Sorry, missed that bit.

If it's 1905, it ain't Victorian, it's Edwardian.

Some of these old buildings did have "cavities", but very, very
few. Some examples date back to the late C.19th., but normally
"cavity walls" were not built at all, any "cavities" being only
by there accident of construction - "rat trap" construction as
used to cheapen construction (bricks laid on edge) is a good
example. If you've walls made of bricks laid with some going
right through the wall, others being laid along it (sorry for
the ultra-simplistic description!) then it is not a cavity wall,
although there may well be hollows in it due to incomplete
filling with mortar. Proper cavity walls only really became
generally used later.


Cavity walls were in the minority in Victorian times, but they were a
standard form of wall construction. They were used primarily in high
wind or wet climates, eg coastal regions.
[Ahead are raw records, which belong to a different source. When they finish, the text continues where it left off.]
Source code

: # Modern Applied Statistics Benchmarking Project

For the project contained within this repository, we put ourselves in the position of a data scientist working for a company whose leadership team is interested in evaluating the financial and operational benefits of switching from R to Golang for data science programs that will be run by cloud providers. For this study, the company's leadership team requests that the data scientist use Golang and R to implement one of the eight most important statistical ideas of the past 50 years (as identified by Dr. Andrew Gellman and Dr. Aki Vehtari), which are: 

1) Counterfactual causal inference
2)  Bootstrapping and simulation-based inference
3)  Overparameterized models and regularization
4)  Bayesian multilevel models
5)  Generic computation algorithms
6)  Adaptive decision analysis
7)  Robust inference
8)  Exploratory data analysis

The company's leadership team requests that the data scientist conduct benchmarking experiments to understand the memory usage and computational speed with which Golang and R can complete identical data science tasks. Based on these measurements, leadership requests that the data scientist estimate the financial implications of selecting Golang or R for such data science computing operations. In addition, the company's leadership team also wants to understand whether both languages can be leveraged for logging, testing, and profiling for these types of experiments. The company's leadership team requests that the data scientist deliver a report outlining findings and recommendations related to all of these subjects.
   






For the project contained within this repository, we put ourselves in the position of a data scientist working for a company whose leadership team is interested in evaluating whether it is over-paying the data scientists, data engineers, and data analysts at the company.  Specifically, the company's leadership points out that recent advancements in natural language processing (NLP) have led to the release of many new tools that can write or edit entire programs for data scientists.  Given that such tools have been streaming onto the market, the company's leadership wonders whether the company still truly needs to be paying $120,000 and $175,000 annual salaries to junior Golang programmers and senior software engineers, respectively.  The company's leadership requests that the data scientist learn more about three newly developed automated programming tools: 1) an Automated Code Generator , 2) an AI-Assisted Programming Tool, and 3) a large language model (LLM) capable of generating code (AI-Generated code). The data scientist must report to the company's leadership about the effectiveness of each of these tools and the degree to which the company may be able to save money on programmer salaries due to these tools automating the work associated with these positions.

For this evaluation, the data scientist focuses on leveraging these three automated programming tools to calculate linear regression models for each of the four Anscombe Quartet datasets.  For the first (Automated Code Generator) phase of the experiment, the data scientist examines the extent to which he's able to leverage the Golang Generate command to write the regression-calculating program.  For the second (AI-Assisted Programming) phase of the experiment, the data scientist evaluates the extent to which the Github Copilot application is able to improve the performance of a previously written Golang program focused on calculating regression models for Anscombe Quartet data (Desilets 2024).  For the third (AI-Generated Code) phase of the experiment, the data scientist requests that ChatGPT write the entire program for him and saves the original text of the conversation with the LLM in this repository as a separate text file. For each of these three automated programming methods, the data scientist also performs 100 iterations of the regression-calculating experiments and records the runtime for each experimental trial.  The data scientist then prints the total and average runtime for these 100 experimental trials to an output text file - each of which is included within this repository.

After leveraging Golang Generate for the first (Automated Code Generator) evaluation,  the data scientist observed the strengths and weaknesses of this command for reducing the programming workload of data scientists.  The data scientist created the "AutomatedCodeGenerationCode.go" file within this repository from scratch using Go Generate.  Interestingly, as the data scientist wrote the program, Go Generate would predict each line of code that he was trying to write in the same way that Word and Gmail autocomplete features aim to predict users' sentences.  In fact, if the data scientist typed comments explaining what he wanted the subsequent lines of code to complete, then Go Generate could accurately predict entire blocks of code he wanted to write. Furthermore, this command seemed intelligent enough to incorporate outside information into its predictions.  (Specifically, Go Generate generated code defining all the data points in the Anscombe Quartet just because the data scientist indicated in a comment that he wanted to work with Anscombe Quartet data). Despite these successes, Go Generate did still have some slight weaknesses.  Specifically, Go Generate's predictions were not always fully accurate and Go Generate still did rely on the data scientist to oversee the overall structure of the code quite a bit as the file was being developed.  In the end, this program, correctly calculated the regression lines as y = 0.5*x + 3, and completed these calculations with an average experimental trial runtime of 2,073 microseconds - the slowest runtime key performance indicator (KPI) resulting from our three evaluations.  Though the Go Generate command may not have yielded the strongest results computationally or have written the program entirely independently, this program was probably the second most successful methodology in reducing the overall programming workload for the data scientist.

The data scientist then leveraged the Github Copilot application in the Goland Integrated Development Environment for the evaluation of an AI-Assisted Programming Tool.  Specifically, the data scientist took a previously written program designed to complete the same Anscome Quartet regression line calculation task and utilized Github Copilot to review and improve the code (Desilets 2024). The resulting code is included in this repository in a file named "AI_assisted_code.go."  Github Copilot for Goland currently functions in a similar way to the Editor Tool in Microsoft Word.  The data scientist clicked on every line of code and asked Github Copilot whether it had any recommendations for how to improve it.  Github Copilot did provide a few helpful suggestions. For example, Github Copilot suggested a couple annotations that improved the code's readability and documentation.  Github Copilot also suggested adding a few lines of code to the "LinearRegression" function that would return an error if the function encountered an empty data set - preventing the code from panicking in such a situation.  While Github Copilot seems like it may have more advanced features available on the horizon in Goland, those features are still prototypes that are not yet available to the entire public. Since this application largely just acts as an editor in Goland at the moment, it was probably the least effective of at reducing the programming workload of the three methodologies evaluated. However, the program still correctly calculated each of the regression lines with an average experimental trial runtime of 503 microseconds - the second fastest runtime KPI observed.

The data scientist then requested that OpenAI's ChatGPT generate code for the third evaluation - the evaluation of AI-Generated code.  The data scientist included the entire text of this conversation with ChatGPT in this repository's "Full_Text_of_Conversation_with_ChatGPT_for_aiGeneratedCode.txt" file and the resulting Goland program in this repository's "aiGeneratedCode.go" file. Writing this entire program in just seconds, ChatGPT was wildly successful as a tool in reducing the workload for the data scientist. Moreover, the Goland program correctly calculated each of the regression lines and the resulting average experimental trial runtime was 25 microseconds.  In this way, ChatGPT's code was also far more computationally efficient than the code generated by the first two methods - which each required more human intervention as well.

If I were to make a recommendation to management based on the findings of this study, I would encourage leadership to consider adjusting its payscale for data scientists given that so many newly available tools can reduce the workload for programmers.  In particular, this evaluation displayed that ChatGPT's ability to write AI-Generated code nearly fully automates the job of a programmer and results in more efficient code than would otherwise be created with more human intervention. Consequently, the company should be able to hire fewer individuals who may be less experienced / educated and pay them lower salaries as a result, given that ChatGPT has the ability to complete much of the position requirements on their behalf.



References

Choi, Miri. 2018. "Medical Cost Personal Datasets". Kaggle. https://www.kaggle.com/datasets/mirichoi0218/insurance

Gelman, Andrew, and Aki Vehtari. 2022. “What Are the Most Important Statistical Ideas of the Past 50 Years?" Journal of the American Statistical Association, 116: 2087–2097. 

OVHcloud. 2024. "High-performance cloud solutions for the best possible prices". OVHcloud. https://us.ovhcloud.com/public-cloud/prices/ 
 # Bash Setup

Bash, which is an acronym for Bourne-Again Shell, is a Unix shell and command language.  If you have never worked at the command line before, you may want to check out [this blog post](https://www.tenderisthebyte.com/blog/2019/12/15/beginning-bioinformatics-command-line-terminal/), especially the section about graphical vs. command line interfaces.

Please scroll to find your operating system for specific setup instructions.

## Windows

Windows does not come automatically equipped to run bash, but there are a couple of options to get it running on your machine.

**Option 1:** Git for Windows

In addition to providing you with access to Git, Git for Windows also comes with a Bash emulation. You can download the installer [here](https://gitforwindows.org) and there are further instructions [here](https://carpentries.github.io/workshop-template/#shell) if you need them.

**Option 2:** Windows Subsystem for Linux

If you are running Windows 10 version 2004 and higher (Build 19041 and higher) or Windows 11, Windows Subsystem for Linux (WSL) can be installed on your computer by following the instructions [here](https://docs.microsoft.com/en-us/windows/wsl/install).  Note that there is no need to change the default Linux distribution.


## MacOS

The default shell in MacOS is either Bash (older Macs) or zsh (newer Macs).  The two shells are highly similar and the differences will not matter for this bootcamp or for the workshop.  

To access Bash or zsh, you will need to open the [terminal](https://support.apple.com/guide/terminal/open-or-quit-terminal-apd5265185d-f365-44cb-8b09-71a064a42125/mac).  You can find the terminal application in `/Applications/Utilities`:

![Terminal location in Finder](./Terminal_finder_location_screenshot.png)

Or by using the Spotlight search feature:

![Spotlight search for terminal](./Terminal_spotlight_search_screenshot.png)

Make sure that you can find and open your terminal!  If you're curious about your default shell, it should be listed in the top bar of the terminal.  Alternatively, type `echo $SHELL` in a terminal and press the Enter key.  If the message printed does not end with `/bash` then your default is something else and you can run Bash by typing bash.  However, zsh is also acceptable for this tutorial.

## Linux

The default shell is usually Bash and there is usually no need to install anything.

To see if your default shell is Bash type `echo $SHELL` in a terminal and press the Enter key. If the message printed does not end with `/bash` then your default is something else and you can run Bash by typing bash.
The advantage recognised was
that penetration of water into the outer leaf did not make the inner
leaf wet, and the outer leaf would dry out again before the inner
became damp. Only in the 1930s was the insulation benefit widely
appreciated, and only then did cavities become the norm.

Victorian cavity walls were not the uniform cavity walls we're used to
today. Vic houses typically used a variety of brick bonds. Half inch
cavities were common, often tied, often not. 4" bridged cavity ratbond
walls were also used, though not very common. And of course there is
also the random cavity stone wall, which dates back a very long way.